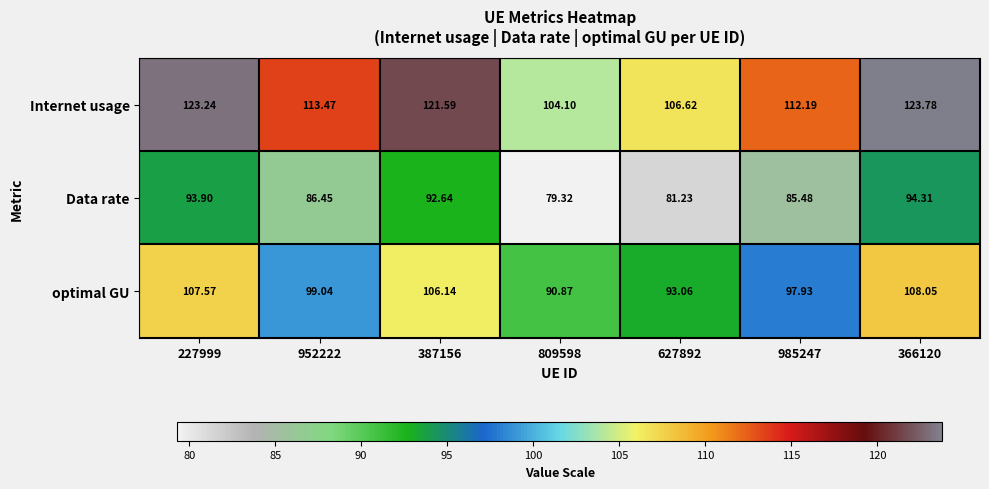

Is the value of optimal GU at 366120 greater than the value of Data rate at 809598?

Yes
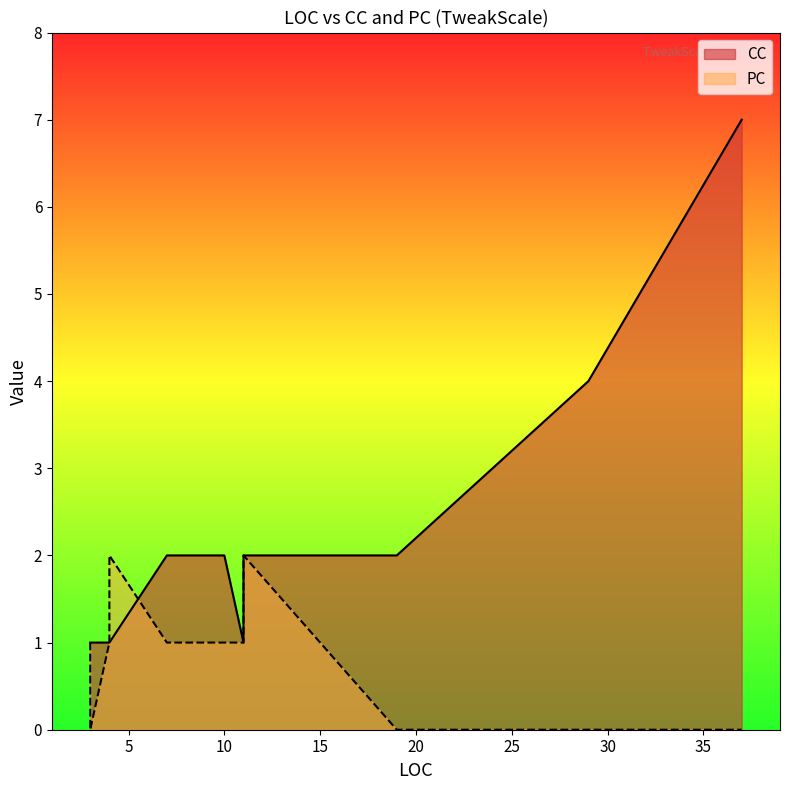

What is the difference between the maximum and minimum values in the CC series?

6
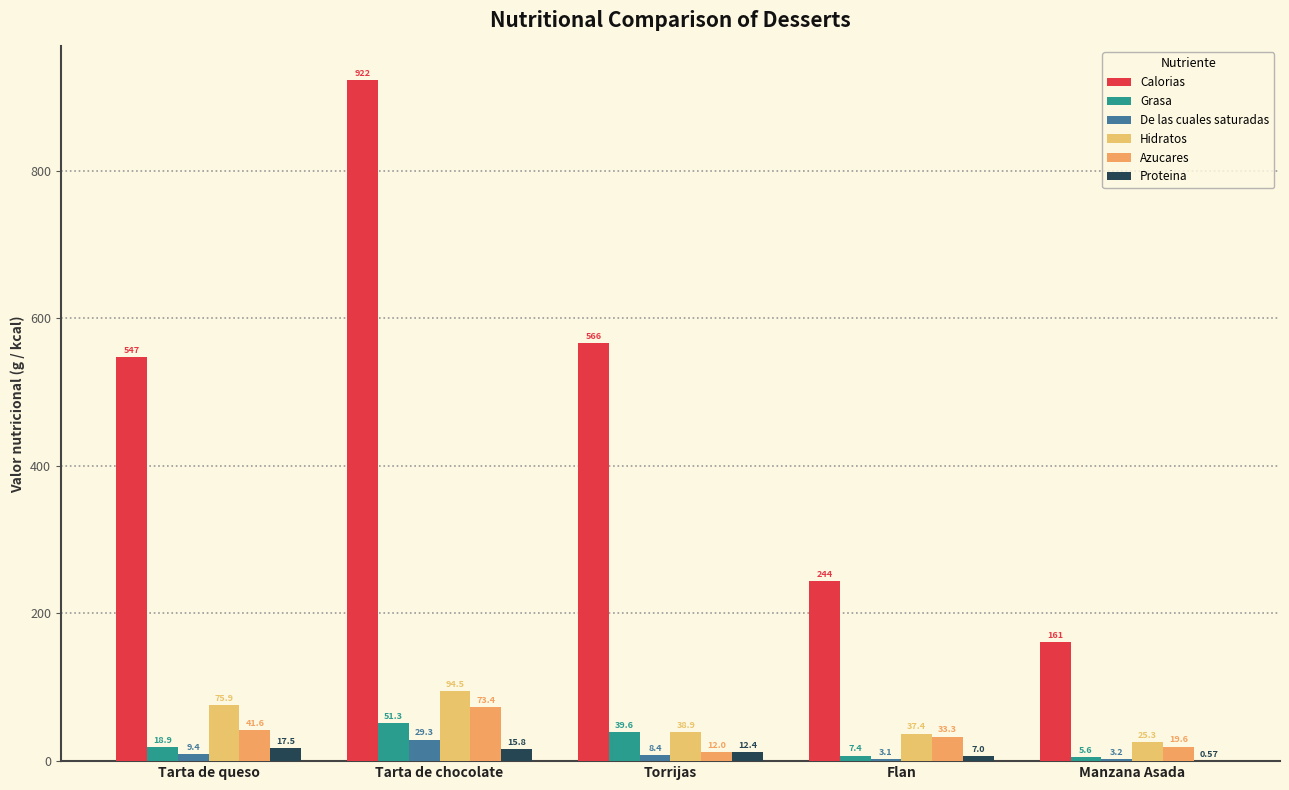

What is the total value across all series at Manzana Asada?

215.3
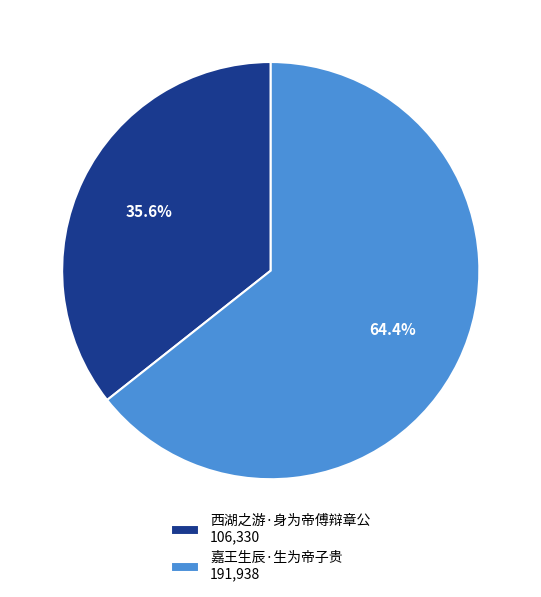

How much of the chart is everything except 嘉王生辰·生为帝子贵?

35.6%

-- -- --

WHAT YOU WILL DO: Please give the lines of all the items above as a Markdown table with the columns "No." and "Line", one row per line, skipping blank lines and leaving out the pictures.

EXERCISE OUTPUT:
| No. | Line |
|---|---|
| 1 | Is the value of optimal GU at 366120 greater than the value of Data rate at 809598? |
| 2 | Yes |
| 3 | What is the difference between the maximum and minimum values in the CC series? |
| 4 | 6 |
| 5 | What is the total value across all series at Manzana Asada? |
| 6 | 215.3 |
| 7 | How much of the chart is everything except 嘉王生辰·生为帝子贵? |
| 8 | 35.6% |